Geologist Uncovers Possible Location of Leonardo da Vinci’s Mona Lisa in Lake Como’s Lecco

Featured & Cover Geologist Uncovers Possible Location of Leonardo da Vinci's Mona Lisa in Lake Como's Lecco

Leonardo da Vinci’s Mona Lisa is one of the most enigmatic paintings in history, raising questions about the identity of the figure and her mysterious expression. Recently, one of the painting’s secrets might have been uncovered, according to an Italian geologist.

Ann Pizzorusso, a geologist and art historian who specializes in Leonardo and the Renaissance, claims she has pinpointed the location depicted in the Mona Lisa through her geological expertise. Thirty years ago, Pizzorusso visited Lecco, a town on the southeastern shore of Lake Como in Italy, suspecting it to be the backdrop of the famous painting. She retraced Leonardo’s steps using his diary entries and drawings. “In his notebook, he mentions being in Lecco,” Pizzorusso shared in a phone interview with CNN. “He was working as an engineer.”

Although the project Leonardo was working on in Lecco was canceled, his geological field sketches survived. One such drawing, in red chalk, shows a mountain range near Lecco and is part of the Royal Collection at Windsor, London.

Pizzorusso is not the first to propose a location for the Mona Lisa’s background. In 2011, an art historian suggested the scenery was from Bobbio, while another pointed to Arezzo. However, Pizzorusso claims she is the first geologist to make such a claim. She argues that previous theories focused on the arched bridge over Mona Lisa’s right shoulder, but she believes the unique rock formations in the horizon are more revealing. “Bridges are fungible,” she stated. “If you look in the background, you’ll see pinnacles. It’s a type of erosion that happens in limestone that has fractures in it and breaks off in blocks, almost like a sawtooth pattern… We can show limestone exists in (Lecco). When you look at the Mona Lisa, there’s a series of mountains in the background that have this sawtooth pattern.”

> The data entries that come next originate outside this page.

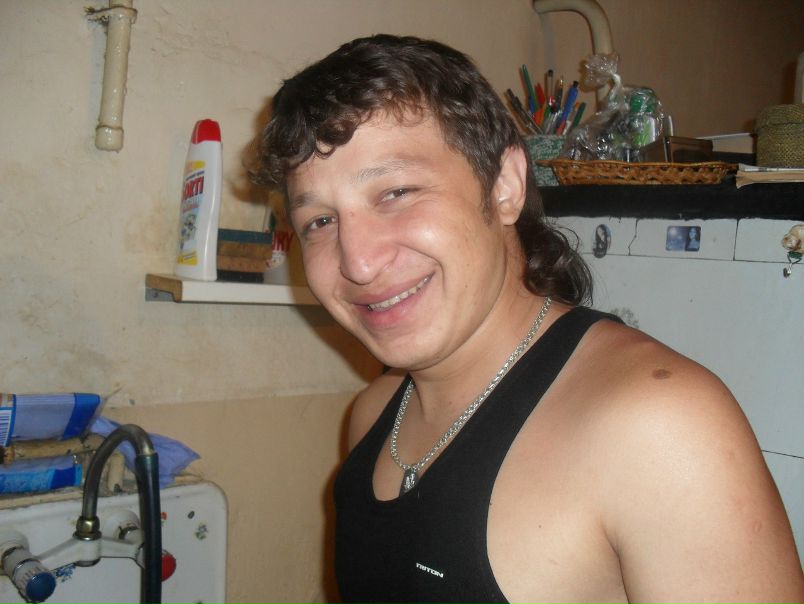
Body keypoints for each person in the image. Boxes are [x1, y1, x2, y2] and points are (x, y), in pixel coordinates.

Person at [253, 34, 803, 603]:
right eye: (320, 222)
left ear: (505, 186)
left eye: (396, 192)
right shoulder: (373, 416)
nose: (358, 263)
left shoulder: (660, 429)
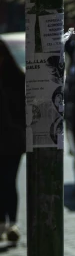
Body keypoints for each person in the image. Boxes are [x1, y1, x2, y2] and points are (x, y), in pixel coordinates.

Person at [0, 40, 25, 243]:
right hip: (11, 139)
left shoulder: (17, 79)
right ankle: (3, 222)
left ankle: (12, 223)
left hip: (12, 141)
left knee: (8, 181)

Moreover, Pizzorusso suggests that the body of water behind Mona Lisa is Lake Como, a subalpine glacial lake dating back about 10,000 years. “If you look behind her you have the elongated glacial lakes that have a particular form like fingers,” she explained. “Because when the glacier moved it scoured out certain pieces of land.”

Despite her conviction, Pizzorusso kept her theory to herself for 30 years, only discussing it casually with other Leonardo scholars. She recently returned to Lecco, still confident that “everything added up,” and plans to present her findings at a geology conference in the town.

Pizzorusso argues that combining earth science with art history can enhance our understanding of Leonardo’s work. She pointed out that other Renaissance artists, like Botticelli and Michelangelo, often neglected their backgrounds because they prioritized their figures. “If the background is painted right, it gives you more of an appreciation for nature,” she said. Pizzorusso also expressed surprise at the widespread interest in her findings. “Maybe (Leonardo) was trying to channel me for the environmental movement or something,” she joked. “It’s a testament to how much people love this painting.”

However, identifying Lecco as the Mona Lisa’s setting could raise more questions than answers. If Leonardo did indeed choose Lecco, the mystery deepens as to why he picked that particular location for the portrait. “We don’t know who (Mona Lisa) is; some believe she was a rich Tuscan merchant’s wife,” Pizzorusso mentioned, referring to a common theory that the figure represents Lisa Gherardini, an Italian noblewoman. “Why did he put her in this wild, untamed environment? This is not Tuscany. What was he trying to tell us by putting this serene, enigmatic lady in this rugged, alpine environment?”

Pizzorusso is captivated by the potential message behind Leonardo’s choice. “I’m really intrigued as to what his message was to us,” she mused.